→ **INSTRUCTIONS TO FOLLOW**: Leaving out the pictures, restate each record below word for word.

--- DATA TO EXAMINE ---

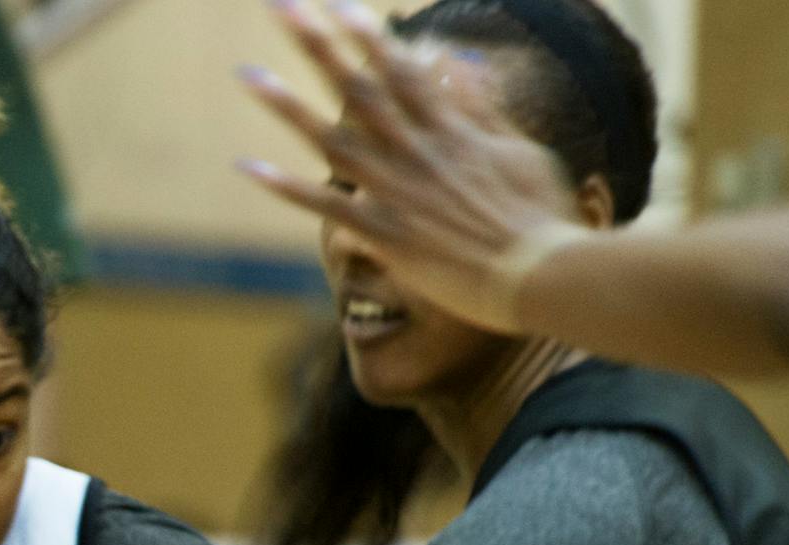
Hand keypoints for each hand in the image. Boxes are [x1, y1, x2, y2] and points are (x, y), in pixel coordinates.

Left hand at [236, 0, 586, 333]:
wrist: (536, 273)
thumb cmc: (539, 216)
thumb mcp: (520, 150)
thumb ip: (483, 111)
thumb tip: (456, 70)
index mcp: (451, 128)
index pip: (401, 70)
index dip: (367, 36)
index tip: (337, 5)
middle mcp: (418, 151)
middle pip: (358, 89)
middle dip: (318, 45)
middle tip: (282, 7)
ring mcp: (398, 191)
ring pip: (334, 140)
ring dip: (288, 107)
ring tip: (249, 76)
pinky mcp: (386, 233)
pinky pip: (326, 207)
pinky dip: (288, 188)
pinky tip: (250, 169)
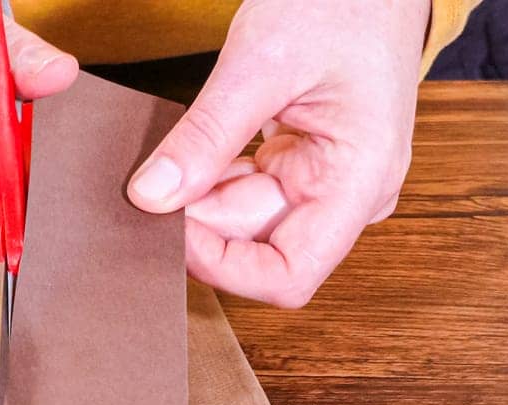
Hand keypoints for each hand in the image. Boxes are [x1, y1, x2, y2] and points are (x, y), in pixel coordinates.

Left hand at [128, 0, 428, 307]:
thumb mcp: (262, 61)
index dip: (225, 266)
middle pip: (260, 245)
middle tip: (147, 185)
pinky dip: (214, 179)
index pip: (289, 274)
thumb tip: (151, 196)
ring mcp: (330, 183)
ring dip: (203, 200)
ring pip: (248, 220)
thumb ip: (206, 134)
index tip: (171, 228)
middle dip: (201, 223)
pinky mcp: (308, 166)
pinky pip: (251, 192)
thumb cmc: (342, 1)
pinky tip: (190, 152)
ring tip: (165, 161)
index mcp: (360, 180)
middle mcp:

---

→ **RESULT FOR THIS EXERCISE**:
Hand keypoints for each hand in the image. Boxes are [x1, y1, x2, y2] and points are (x, y), in pixel coordinates.

Left hand at [236, 0, 586, 333]:
wrist: (536, 273)
thumb cmc: (539, 216)
thumb mcp: (520, 150)
thumb ip: (483, 111)
thumb tip: (456, 70)
index mcp: (451, 128)
index pip: (401, 70)
index dip: (367, 36)
index tip: (337, 5)
middle mcp: (418, 151)
middle pip: (358, 89)
middle dip: (318, 45)
middle tip: (282, 7)
ring mcp: (398, 191)
ring pip: (334, 140)
ring dip: (288, 107)
ring tip: (249, 76)
pinky mcp: (386, 233)
pinky pip: (326, 207)
pinky dip: (288, 188)
pinky tip: (250, 169)
Hand keypoints for each hand in the image. Boxes are [x1, y1, x2, y2] and points are (x, y), in pixel coordinates.

Left hand at [128, 0, 428, 307]:
thumb mcp: (262, 61)
index dip: (225, 266)
middle pip: (260, 245)
middle tip: (147, 185)
pinky dip: (214, 179)
index pip: (289, 274)
thumb tip: (151, 196)
ring mcp: (330, 183)
ring dip: (203, 200)
ring pip: (248, 220)
thumb ip: (206, 134)
index tip: (171, 228)
middle dip: (201, 223)
pinky mcp: (308, 166)
pinky pip: (251, 192)
thumb cmc: (342, 1)
pinky tip: (190, 152)
ring tip: (165, 161)
index mcp: (360, 180)
middle mcp:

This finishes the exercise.